Sledog Alaskan Malamutes and Greenland Dogs

 

The Alaskan Malamute is a direct descendant of the Northern or Arctic Wolf and is the largest and most imposing of the UK Kennel Club recognised sled dog breeds. A dog should typically stand 25–28 ins (64–71 cm) and a bitch 23–26 ins (58–66 cm) at the withers with their weight ranging from 85–125 lbs. (38–56 kgs).

Originally used by the Mahlemut indigenous tribes of Alaska, from where their name is derived, they were predominantly used as a freighting dog capable of hauling substantially loaded sleds over considerable distances, for long periods at a time. They could be referred to as the Shire horse of sled dogs.

The owner of an Alaskan Malamute today must be both patient and determined when training, particularly in the early months of a dog’s life, but will find the rewards wholly worthwhile. They are an independent and dominant breed and will challenge their owner so training must be persistent, patient and consistent in correcting the dog throughout it’s adolescence and into it’s maturity at around 3 years of age. This is essential for a dog of this size possessing immense power and strength. 

The Alaskan Malamute is not a ‘one man dog’ showing no particular loyalty to a family member and also does not make for a good guard dog. Although their size and appearance could deter any potential burglar, they should not show aggression towards people. Their dominance however is more apparent with other dogs of the same sex; they may not start any trouble but they also may not back down.

The Alaskan Malamute has a waterproof double coat consisting of a dense, oily and woolly undercoat and a thick coarse guard coat. The double coat traps air close to the dog’s body thus keeping it warm with it’s own body heat in sub zero temperatures. The coat should be regularly groomed to be kept in good condition and this should start from a young age to get a puppy used to it. The coat should be brushed vigorously using either a strong pin brush or a slicker brush against the natural lay of the coat first which enables the brush to reach both coats down to the skin. The coat should then be brushed in the natural direction to finish off. Normally twice a year, the dog will shed it’s woolly undercoat and a rake should be used to remove this dead hair quickly and effectively. This coat shedding will last for around 2 to 3 weeks and bathing the dog at this time can also help, although they are not a breed that needs to be bathed regularly. The quicker the dead hair is removed, the quicker the new undercoat can grow back. The dog’s nails will also need to be trimmed from time to time and the occasional trimming of the hair around the feet may be necessary but the Alaskan Malamute is a natural breed which on no account should have it’s coat trimmed or clipped.

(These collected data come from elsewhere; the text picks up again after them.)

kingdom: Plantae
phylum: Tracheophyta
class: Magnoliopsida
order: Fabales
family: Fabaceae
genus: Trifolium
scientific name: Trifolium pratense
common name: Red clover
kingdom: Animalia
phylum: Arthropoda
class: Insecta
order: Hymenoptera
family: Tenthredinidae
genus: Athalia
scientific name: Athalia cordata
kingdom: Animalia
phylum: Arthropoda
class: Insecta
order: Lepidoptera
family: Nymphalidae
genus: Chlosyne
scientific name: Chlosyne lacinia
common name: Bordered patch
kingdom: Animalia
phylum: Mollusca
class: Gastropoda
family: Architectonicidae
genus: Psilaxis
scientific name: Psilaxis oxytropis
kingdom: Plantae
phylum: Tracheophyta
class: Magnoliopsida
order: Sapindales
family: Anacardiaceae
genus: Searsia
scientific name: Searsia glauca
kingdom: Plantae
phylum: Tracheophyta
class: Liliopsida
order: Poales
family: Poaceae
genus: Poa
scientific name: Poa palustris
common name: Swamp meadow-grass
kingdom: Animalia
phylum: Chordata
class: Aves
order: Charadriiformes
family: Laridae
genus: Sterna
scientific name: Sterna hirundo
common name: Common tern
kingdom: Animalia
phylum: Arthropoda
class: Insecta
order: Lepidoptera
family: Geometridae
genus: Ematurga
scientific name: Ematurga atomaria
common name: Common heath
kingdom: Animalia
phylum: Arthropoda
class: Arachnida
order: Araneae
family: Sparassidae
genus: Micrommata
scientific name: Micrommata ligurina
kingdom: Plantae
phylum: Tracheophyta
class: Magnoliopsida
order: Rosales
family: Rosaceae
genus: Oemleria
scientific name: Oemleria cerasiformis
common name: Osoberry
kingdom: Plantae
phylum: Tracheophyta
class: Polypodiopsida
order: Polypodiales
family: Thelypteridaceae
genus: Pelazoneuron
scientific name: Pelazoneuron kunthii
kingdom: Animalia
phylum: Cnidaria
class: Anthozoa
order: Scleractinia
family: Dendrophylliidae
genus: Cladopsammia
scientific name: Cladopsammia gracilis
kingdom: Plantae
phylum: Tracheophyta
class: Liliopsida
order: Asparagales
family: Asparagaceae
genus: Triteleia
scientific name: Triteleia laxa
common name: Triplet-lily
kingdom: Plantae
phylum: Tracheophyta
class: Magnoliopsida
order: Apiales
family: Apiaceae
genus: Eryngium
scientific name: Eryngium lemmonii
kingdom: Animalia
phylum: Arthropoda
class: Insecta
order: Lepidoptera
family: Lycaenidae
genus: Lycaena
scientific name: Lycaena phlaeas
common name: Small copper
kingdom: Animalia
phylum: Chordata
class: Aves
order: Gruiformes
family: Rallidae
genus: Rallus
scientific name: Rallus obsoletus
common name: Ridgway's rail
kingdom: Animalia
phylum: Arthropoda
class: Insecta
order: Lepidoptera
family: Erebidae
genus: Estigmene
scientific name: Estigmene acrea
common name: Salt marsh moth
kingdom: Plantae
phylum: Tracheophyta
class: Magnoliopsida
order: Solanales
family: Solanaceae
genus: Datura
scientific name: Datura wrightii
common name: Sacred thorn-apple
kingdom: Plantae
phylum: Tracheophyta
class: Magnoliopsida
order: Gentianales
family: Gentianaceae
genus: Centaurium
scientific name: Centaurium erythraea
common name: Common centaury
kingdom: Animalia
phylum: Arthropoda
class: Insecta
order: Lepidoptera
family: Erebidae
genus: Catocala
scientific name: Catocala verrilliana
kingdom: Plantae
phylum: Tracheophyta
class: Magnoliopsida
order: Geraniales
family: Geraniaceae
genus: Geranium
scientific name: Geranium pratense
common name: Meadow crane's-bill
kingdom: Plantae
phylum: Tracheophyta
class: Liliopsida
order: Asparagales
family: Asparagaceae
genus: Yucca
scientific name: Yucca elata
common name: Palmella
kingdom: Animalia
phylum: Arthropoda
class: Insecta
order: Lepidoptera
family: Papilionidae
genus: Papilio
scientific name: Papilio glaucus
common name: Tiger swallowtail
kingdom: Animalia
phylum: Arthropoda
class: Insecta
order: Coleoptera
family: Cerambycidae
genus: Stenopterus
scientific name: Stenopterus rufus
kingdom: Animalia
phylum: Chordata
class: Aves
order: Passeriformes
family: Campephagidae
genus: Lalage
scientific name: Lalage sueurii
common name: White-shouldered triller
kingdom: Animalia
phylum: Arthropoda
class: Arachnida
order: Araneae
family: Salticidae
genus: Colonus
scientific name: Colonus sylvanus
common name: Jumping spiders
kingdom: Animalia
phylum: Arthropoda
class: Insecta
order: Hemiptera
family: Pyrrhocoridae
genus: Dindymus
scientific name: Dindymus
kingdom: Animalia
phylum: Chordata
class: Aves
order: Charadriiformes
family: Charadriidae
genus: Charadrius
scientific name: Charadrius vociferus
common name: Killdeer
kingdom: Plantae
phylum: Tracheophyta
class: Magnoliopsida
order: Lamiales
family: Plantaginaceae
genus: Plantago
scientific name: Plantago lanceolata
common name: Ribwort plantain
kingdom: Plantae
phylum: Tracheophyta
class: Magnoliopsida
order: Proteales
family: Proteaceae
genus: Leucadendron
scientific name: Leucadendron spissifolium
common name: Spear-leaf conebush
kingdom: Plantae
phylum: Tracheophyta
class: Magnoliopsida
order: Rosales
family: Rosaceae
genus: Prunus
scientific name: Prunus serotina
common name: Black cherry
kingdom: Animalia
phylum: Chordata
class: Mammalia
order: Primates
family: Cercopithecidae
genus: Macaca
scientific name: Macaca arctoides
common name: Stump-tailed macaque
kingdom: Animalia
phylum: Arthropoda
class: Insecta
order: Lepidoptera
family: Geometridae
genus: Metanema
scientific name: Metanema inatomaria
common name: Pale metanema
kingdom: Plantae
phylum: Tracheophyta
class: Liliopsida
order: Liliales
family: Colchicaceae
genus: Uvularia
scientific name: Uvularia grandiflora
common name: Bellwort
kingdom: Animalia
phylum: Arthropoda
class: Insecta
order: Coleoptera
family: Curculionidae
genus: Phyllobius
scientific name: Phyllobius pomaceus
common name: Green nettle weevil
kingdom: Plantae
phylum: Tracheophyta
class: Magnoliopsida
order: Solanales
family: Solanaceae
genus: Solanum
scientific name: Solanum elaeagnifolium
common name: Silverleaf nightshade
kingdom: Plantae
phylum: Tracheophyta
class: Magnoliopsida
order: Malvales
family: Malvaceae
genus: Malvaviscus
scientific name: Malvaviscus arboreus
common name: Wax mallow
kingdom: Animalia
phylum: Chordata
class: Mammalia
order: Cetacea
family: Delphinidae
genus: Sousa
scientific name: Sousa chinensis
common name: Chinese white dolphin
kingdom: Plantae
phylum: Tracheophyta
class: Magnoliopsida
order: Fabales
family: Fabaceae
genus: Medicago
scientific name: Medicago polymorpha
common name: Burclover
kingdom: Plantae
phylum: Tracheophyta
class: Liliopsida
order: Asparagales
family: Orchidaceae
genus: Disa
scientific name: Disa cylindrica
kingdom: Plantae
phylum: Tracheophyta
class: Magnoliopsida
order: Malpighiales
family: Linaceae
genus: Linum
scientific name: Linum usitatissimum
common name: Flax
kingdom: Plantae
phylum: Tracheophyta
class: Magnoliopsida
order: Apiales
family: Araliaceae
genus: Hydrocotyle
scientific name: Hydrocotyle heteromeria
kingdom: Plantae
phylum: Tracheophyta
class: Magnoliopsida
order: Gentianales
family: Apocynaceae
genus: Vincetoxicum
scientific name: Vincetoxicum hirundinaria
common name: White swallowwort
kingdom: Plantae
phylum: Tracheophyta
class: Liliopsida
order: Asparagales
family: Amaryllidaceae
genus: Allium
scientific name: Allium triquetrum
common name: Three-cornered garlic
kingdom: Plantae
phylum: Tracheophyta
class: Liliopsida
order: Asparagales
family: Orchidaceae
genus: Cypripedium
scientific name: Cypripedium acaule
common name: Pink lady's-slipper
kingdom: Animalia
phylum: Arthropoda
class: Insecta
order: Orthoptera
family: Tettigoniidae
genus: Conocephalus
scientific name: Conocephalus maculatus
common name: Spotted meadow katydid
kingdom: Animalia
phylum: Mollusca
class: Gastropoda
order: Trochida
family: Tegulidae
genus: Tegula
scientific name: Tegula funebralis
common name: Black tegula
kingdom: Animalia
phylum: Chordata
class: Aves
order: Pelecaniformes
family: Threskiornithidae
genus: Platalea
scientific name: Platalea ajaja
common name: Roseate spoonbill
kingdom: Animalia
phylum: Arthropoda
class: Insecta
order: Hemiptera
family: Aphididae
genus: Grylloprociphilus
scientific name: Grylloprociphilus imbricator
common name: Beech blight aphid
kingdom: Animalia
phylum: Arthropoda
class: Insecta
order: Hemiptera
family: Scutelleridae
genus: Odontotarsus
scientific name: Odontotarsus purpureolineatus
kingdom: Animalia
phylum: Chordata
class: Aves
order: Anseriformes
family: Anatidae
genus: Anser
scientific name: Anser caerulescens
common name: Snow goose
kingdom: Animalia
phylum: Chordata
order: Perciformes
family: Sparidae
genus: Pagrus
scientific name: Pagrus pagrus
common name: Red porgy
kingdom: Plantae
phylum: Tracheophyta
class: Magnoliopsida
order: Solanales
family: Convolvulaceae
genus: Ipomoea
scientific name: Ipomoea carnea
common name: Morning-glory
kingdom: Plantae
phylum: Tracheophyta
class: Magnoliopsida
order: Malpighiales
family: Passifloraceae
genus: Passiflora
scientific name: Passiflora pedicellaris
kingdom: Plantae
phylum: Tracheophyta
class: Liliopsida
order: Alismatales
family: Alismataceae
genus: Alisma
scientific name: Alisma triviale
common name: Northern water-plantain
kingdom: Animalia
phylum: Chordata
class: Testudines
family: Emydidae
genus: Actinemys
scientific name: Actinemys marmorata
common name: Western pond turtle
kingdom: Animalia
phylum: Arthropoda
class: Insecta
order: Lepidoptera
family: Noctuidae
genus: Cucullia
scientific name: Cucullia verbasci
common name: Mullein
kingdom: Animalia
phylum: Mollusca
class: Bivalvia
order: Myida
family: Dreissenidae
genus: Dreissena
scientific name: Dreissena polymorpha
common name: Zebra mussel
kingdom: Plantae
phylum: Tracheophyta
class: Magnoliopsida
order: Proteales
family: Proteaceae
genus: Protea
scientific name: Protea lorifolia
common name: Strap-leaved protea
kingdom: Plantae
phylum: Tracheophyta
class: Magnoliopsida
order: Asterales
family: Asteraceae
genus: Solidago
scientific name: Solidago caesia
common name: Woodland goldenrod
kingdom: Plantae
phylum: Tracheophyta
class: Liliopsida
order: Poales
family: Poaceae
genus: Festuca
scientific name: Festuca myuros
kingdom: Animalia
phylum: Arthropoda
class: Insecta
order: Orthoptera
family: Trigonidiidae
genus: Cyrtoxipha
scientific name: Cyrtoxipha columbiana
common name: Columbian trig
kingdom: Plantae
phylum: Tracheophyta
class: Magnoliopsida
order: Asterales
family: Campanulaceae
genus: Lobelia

With this coat, which is common to all Nordic dogs, the Alaskan Malamute is equally happy to live inside or outside. However, this decision should be made at a very young age so that the dog can get used to it’s new home, as they will not take kindly to having to change this routine once it is established. Should the decision be made for the dog to live outside, adequate shelter from the elements should be provided to avoid suffering discomfort in the wind and rain, or from heat stroke. Regardless of where they are living, they must have sufficient stimulation to keep them occupied. They are a highly intelligent yet stubborn breed which not only makes them a challenge to train, but also they can become easily bored. This could lead them to become destructive, take to digging or excessive howling. They may of course do any of these to challenge the owner from time to time which must be swiftly and consistently corrected to show the dog who is in charge. They are a pack animal and will respect a hierarchy once it is established.

It is very important that a mature Alaskan Malamute is exercised every day. It is equally important however that a young puppy is not over exercised as the breed’s heavy bone structure can be irreparably damaged by doing this. Instead, a puppy’s exercise should be built up slowly and steadily for as little as 10 minutes each day for one around 3 months of age, as they are already using up considerable levels of energy in play. In the same manner, it is vital not to under feed a puppy as it is this large intake of food at an early age that helps them develop their bone structure. You can always take excess weight off a puppy at a later stage but can never put bone on if it is not there.